Читаем Борисов-Мусатов полностью

И не было опять Парижа, мечтаний об Испании, об Италии и Венеции — был Саратов: высокий серый деревянный забор, на котором колыхались поверху синие тени ветвей, а понизу, в стороны от солнечных пятен на траве, расползалась по углам, под деревья утренняя прохлада. Виктор работал: параллельно идущие, отдельные мазочки, ложась на холст, передавали красноватую рыжизну солнечного луча, вошедшего в густую синеватую зелень, иногда мазок извивался, укорачиваясь волнообразной запятой. Виктор — весь внимание — следил, как распределялись яркие блики света и голубоватые рефлексы на худеньких плечах и сутулой спине натурщика. Он слышал за собой сдерживаемое дыхание подошедших, но не отрывался от работы. Отойдя от своих этюдников, молодые товарищи, с какими его свел как-то Коновалов, смотрели, чувствовалось, во все глаза. Натурщика — смуглого мальчика-татарчонка — привел один из них, Павел Кузнецов, нашедший его где-то в своей округе, близ Глебучева оврага. Вместе с Павлом на сей раз был только Петр Уткин, иногда же засиживался в мусатовском саду во время этюдов и третий их приятель, начинающий скульптор Александр Матвеев. По старой привычке приходил и сам Василий Васильевич и тоже садился за этюд, который получался совсем не по-коноваловски солнечным и теплым. Но, кроме живого интереса к тому, как писал Виктор, как возникали у него «синие тени», как выглядел невиданный в Саратове французский «дивизионизм», они ждали рассказов и рассказов. Мусатов для них привозил с собой Европу! К появлявшимся из-за границы своим, саратовским, например к Альбицкому, а уж тем более к маститому коноваловскому приятелю Сергею Васильевичу Иванову, не решишься запросто подступить — разница в годах… А здесь всего на восемь лет она, и Мусатов такой доступный и разговорчивый. Примкнувший в ту же пору к друзьям-саратовцам молодой художник Кузьма Петров, он же Водкин, позже вспомнит: «Появился из Парижа Мусатов… Просто и крепко рассказывал он о работе в Париже, где делают живопись, где „фантазии“ в кавычках — грош цена, как каменщику при кладке дома некогда грезить, так и живописцу там не до этого… Волжское не искоренилось в Викторе Эльпидифоровиче — он любил и саратовские частушки, и крепкое подчас слово…»

Он работал с азартом дорвавшегося до свободы, до воли — после парижских штудий, обдумываний и оглядки.
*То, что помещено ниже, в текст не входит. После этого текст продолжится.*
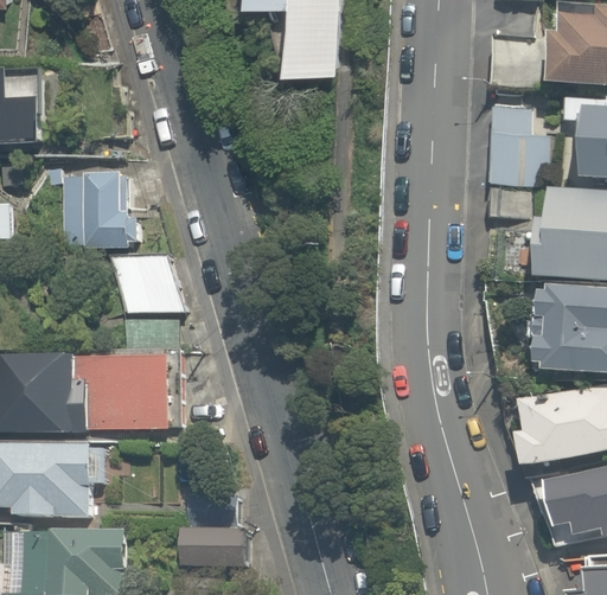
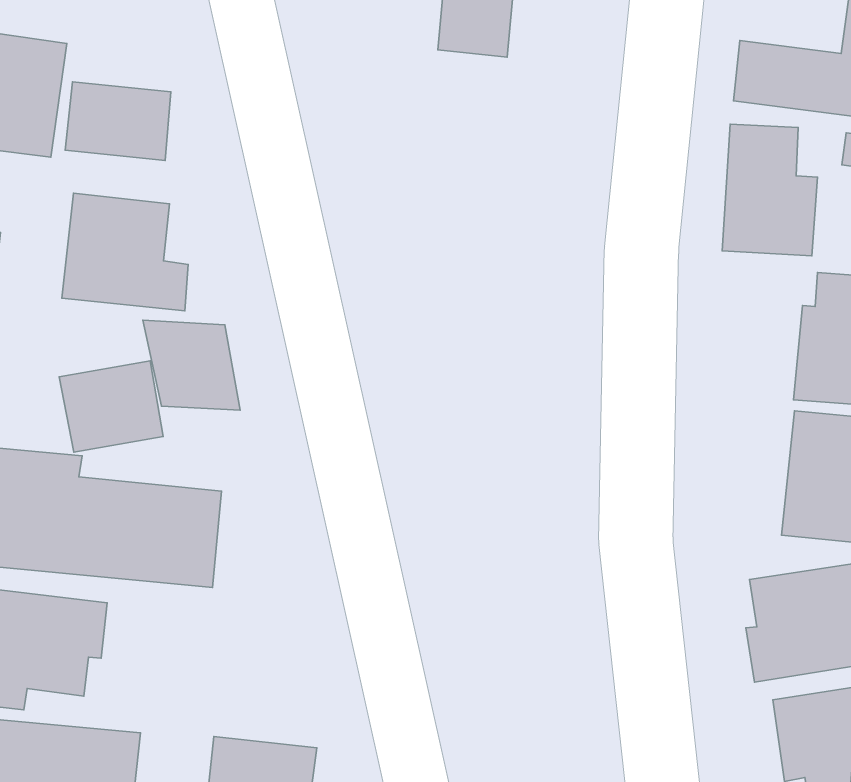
building: none -> [65,82,171,161]
building: none -> [59,361,163,452]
Начавшееся лето 1897-го было для него урожайным: многое из проросших парижских «посевов» пришла пора снимать вызревавшими. Были еще и допарижские задумки вроде смелой задачи, заданной себе в старой альбомной записи: «сделать опыт над женской головой в портрете, не стесняясь яркостью красок. Все лицо будет голубое, — яркое, лиловое, зеленое…». Теперь эта давняя программа осуществлялась в его этюдах и особенно в одном, на котором написал погрудно, на фоне травы и затерявшихся в них красных цветов Агриппину — в белой блузе, с лицом, опущенным над вышиванием. Он писал этот этюд два дня. Крупным планом передал голову и лицо сестры. Год назад Груня вышла замуж и как-то еще более раздалась, погрузнела. Солнце заливало белую одежду голубоватым, с прочерками лилово-красного и желтого. Пряди волос на свету голубели. В тени — в густо-синие мазки Виктор ввел по зачесу волос темно-малиновые нити… А лицо… каким оно было у нее на этом этюде, удивило и даже рассердило Груню:

— Да что ж лицо-то такое синее, Витя? И щеки и нос красный? Разве такое у меня лицо?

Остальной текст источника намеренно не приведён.